# Exercise prompt
From the material below, reproduce exactly the stretch of lines that begins with the line holding "Case 2:13-cv-00257-BLW Document" and ends with the line holding "Memorandum Decision – page 8", skipping the pictures.

# Extracted material
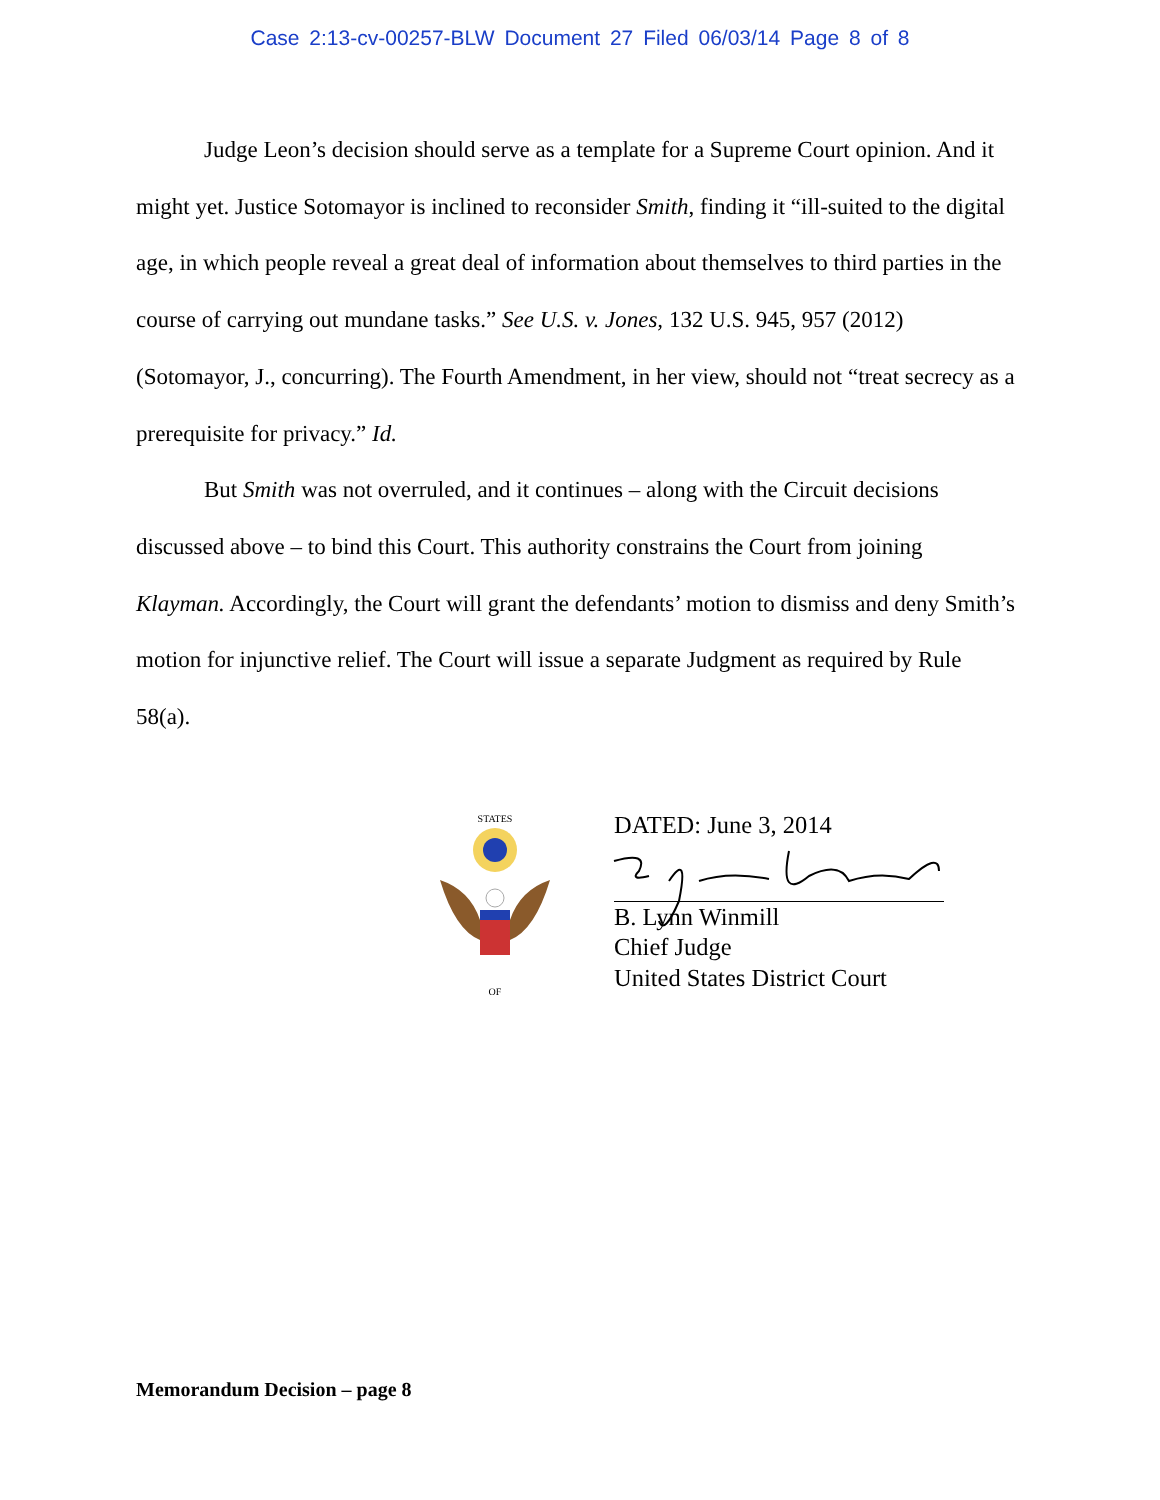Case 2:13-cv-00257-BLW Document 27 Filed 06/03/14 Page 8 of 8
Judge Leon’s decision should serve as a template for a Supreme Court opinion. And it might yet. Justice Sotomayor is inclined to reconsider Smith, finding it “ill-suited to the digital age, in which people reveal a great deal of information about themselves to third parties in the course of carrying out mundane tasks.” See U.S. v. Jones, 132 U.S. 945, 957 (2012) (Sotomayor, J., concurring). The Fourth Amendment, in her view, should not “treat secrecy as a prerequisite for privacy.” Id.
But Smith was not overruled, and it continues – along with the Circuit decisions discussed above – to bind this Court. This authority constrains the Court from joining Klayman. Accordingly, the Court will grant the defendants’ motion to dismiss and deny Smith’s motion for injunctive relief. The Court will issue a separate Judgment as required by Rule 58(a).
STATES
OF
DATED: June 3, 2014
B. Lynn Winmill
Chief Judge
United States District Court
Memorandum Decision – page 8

---

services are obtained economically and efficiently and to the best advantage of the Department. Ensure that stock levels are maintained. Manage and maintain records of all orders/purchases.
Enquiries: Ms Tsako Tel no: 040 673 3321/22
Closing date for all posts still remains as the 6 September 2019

# Response
Case 2:13-cv-00257-BLW Document 27 Filed 06/03/14 Page 8 of 8
Judge Leon’s decision should serve as a template for a Supreme Court opinion. And it might yet. Justice Sotomayor is inclined to reconsider Smith, finding it “ill-suited to the digital age, in which people reveal a great deal of information about themselves to third parties in the course of carrying out mundane tasks.” See U.S. v. Jones, 132 U.S. 945, 957 (2012) (Sotomayor, J., concurring). The Fourth Amendment, in her view, should not “treat secrecy as a prerequisite for privacy.” Id.
But Smith was not overruled, and it continues – along with the Circuit decisions discussed above – to bind this Court. This authority constrains the Court from joining Klayman. Accordingly, the Court will grant the defendants’ motion to dismiss and deny Smith’s motion for injunctive relief. The Court will issue a separate Judgment as required by Rule 58(a).
STATES
OF
DATED: June 3, 2014
B. Lynn Winmill
Chief Judge
United States District Court
Memorandum Decision – page 8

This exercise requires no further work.